Vote-counting is under way after Libya held its first free national election for 60 years on Saturday.
Fireworks were set off in the capital Tripoli and the second city, Benghazi, after voting ended on Saturday evening.
The election was largely peaceful, but there were pockets of unrest in the east, where there are fears the region will be under-represented in the new temporary assembly being elected.
Early results suggested a turnout of about 60%, officials said.
Saturday - Libyans have been voting in their first free national election for 60 years.
They are selecting a temporary assembly which will have the task of picking a cabinet and a prime minister.
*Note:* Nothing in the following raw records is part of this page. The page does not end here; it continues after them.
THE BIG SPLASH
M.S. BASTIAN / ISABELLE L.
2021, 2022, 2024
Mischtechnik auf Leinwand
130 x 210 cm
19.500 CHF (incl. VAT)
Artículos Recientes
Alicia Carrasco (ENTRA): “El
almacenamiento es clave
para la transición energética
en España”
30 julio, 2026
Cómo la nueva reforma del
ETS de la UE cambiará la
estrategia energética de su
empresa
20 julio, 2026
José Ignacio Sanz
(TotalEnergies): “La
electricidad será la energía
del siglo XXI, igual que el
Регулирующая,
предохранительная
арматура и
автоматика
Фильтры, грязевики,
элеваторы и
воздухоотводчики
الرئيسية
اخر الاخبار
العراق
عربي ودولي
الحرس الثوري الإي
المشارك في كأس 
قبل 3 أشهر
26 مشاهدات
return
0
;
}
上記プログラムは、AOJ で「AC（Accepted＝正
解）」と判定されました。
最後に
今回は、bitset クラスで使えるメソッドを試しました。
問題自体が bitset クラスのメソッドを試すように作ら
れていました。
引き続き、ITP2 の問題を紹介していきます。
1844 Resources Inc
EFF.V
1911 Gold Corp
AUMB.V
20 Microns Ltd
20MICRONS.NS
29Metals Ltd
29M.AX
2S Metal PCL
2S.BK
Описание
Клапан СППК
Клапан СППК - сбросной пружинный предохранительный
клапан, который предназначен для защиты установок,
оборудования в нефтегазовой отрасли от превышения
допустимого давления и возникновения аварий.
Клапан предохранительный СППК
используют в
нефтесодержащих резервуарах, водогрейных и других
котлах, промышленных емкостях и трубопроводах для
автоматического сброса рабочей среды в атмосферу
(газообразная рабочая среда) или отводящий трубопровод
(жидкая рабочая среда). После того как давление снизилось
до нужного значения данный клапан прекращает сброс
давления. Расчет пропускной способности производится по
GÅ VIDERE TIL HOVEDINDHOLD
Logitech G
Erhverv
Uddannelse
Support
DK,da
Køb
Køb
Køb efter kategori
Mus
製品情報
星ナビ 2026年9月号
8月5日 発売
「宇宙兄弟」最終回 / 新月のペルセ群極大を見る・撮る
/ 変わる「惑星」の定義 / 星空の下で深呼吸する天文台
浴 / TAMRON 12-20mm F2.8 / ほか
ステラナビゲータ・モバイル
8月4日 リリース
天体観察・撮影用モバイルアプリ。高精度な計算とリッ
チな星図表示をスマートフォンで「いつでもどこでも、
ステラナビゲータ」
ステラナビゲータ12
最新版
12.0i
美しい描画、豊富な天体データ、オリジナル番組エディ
But voting was disrupted by unrest in some areas, particularly the east. Officials say 101 of more than 1,500 polling stations were unable to open.
Nevertheless, overall turnout has been described as high, with voters choosing their first government since Col Gaddafi came to power in 1969.
Few Libyans remember their last national vote in 1965, when no political parties were allowed.
Even fewer took part in their country's first parliamentary elections in February 1952, shortly after independence.
'Free at last'
Polls opened at 08:00 (06:00 GMT), with reports of queues forming outside polling stations in the capital Tripoli.
"I feel free at last. It's a feeling I cannot describe: Like a human being," Asmaddin Arifi told the BBC.
The run-up to Saturday's vote has been overshadowed by violence and deep regional divisions. An electoral worker died on the eve of the vote when gunmen attacked a helicopter near the eastern city of Benghazi.
A polling station in the city was attacked on Saturday by pro-autonomy activists, who seized electoral papers and ballot boxes.
A BBC Arabic reporter in the city says the security forces did not intervene.
Armed men also stopped voters casting their ballots in the port town of Ras Lanuf.
But the head of the election commission Nuri al-Abbar said that 94% of polling stations across the country had opened normally.
UN Libya envoy Ian Martin said the disruption in the east was unlikely to undermine the credibility of the election.
Many people in eastern Libya are concerned that the oil-rich area will be under-represented in the assembly and marginalised as it was during Muammar Gaddafi's 42-year rule.
The region has been allotted only 60 seats in the 200-seat assembly, while the west will have 100 seats and the south 40, under the system devised by the outgoing National Transitional Council (NTC).
Election officials acknowledged that the election was imperfect but insisted it was crucial for the vote to go ahead.
"It's important for the stability of the country," Salim Ben Tahir from the National Election Commission told the BBC.
"We can do it better in the future but the NTC and the current government are losing legitimacy. People aren't respecting them any more and things are getting out of hand."
Some former rebels have tried to derail the vote by targeting the oil industry, large parts of which are located in the east.
They have shut down several oil terminals, including those at Brega, Ras Lanouf and Sidra, and a significant part of Libya's oil exporting capacity has been disrupted.
In an attempt to defuse the situation, the NTC has said the new parliament will no longer be responsible for naming the panel that will draft Libya's new constitution.
The 60-member committee will be elected in a separate vote at a later date.
Around 2.9 million people are eligible to vote for the 2,600 candidates standing for the new General National Congress, less than a year after Col Gaddafi was toppled after an eight-month uprising.
There are countless political parties taking part in the election but the biggest to emerge so far is the Justice and Construction Party, made up mostly of Muslim Brotherhood members.